Ne pas résister à l’uniformisation des savoirs « faciles » et au nivellement par le bas, conduit à transformer des cours en produits attractifs dont le marketing s’appuierait sur la minimisation du rapport effort de l’étudiant/ obtention de crédits par ce dernier. Le nouveau contrat pédagogique implicite consisterait à attribuer de bonnes notes à tous les acteurs sachant que la note des professeurs, dépend de la note des étudiants.

Contribuer au développement d’un écosystème numérique de qualité et de confiance

L’incompétence, la négligence, des défaillances dans la conception et la mise en œuvre des infrastructures numériques, dans l’analyse des risques, des défauts de sécurité informatique, des erreurs humaines, des erreurs de gestion, d’utilisation des systèmes d’information, engendrent des coûts directs et indirects pouvant conduire à la perte de données, de propriété intellectuelle, de compétitivité et de pérennité des organisations mais aussi à la perte de vie humaine.

Accorder, un titre en système d’information, en informatique, en intelligence artificielle ou en sécurité du numérique, par exemples, c’est accorder un label de qualité garantie par une institution académique, afin que les détenteurs de ces titres contribuent au développement de l’écosystème numérique en toute innocuité pour la société, car désormais nos vies dépendent du numérique.
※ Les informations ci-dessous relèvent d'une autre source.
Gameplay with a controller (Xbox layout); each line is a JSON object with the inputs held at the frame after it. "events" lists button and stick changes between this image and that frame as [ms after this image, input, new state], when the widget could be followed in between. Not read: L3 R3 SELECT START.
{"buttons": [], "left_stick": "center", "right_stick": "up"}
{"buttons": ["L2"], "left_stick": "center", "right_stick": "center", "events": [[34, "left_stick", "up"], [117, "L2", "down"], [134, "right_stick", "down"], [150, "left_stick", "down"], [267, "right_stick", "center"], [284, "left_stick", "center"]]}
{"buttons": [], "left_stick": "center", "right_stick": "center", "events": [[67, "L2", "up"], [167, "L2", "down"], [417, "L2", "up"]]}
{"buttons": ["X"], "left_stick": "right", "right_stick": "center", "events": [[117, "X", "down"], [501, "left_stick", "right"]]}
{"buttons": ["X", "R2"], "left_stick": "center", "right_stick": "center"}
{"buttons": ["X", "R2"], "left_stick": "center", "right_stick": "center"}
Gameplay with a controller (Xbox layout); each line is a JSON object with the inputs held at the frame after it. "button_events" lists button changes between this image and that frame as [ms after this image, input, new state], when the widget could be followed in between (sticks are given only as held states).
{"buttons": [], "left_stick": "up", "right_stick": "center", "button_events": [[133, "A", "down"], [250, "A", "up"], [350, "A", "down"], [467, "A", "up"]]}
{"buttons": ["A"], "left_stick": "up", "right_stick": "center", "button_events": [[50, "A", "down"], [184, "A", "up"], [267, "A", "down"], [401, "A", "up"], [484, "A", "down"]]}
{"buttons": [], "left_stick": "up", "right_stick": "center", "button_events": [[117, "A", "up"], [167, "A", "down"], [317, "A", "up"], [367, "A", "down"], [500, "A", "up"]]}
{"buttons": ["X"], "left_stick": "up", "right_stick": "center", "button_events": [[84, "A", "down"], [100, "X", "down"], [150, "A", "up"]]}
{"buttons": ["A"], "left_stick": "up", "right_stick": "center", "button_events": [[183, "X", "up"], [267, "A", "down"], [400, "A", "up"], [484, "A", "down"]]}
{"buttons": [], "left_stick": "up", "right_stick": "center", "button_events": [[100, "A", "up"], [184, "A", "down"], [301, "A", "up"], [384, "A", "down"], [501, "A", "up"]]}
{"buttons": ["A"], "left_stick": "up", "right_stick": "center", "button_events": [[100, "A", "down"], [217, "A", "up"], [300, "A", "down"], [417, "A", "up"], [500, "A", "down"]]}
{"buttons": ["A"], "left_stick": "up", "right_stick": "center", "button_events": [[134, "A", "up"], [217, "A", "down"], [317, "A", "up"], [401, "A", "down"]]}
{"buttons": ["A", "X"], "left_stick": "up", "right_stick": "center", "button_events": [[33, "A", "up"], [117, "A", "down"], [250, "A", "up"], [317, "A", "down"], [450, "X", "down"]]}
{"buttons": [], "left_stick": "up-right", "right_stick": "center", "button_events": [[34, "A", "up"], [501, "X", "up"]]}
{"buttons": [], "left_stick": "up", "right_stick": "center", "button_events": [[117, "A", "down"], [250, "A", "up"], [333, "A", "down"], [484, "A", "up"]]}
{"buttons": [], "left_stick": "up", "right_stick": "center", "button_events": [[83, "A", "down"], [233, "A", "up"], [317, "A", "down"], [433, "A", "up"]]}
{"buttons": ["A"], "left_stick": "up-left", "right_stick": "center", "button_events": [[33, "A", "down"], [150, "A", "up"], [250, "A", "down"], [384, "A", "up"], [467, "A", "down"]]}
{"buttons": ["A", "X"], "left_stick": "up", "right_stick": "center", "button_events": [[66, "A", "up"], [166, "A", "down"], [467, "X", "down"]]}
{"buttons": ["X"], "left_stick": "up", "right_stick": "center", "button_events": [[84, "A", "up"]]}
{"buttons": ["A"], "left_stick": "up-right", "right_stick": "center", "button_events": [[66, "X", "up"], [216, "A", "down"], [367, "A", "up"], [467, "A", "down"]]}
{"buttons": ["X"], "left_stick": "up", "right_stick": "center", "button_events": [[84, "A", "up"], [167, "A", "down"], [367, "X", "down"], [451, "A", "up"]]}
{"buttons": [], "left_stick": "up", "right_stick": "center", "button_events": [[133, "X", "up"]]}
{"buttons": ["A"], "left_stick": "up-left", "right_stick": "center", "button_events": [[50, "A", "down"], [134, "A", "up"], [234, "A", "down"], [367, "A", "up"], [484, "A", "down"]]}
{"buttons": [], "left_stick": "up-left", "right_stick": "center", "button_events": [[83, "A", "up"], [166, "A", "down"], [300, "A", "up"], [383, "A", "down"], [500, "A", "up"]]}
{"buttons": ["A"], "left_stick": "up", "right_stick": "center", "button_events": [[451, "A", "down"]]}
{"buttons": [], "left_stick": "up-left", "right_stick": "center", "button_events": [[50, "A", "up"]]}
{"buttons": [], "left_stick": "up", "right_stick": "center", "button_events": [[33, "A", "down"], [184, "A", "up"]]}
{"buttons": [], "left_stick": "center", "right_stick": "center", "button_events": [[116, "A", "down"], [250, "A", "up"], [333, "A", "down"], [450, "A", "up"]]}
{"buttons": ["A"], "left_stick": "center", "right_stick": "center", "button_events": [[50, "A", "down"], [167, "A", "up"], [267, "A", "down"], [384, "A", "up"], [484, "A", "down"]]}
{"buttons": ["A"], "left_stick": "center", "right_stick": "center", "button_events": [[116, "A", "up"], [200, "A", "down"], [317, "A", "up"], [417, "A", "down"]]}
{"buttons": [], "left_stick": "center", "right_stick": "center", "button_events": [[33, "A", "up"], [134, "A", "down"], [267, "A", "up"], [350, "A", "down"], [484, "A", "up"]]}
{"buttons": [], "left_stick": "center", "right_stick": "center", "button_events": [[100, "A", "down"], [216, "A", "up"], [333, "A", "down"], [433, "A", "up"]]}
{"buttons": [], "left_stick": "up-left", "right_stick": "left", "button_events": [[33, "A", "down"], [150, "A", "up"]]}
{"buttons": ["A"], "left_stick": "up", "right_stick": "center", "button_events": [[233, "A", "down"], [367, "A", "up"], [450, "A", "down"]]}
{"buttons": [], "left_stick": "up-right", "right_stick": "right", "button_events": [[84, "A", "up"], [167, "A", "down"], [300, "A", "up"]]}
Accorder le droit de travailler en informatique et en particulier en cybersécurité, c’est accorder le « droit de tuer », c’est pourquoi il est de la responsabilité des enseignants et des institutions de reconnaitre à leur juste valeur la réelle qualité des prestations des étudiants selon des critères rigoureux, objectifs et rationnels. Cela est non seulement une obligation, mais un devoir envers les employeurs, la société, et les générations futures.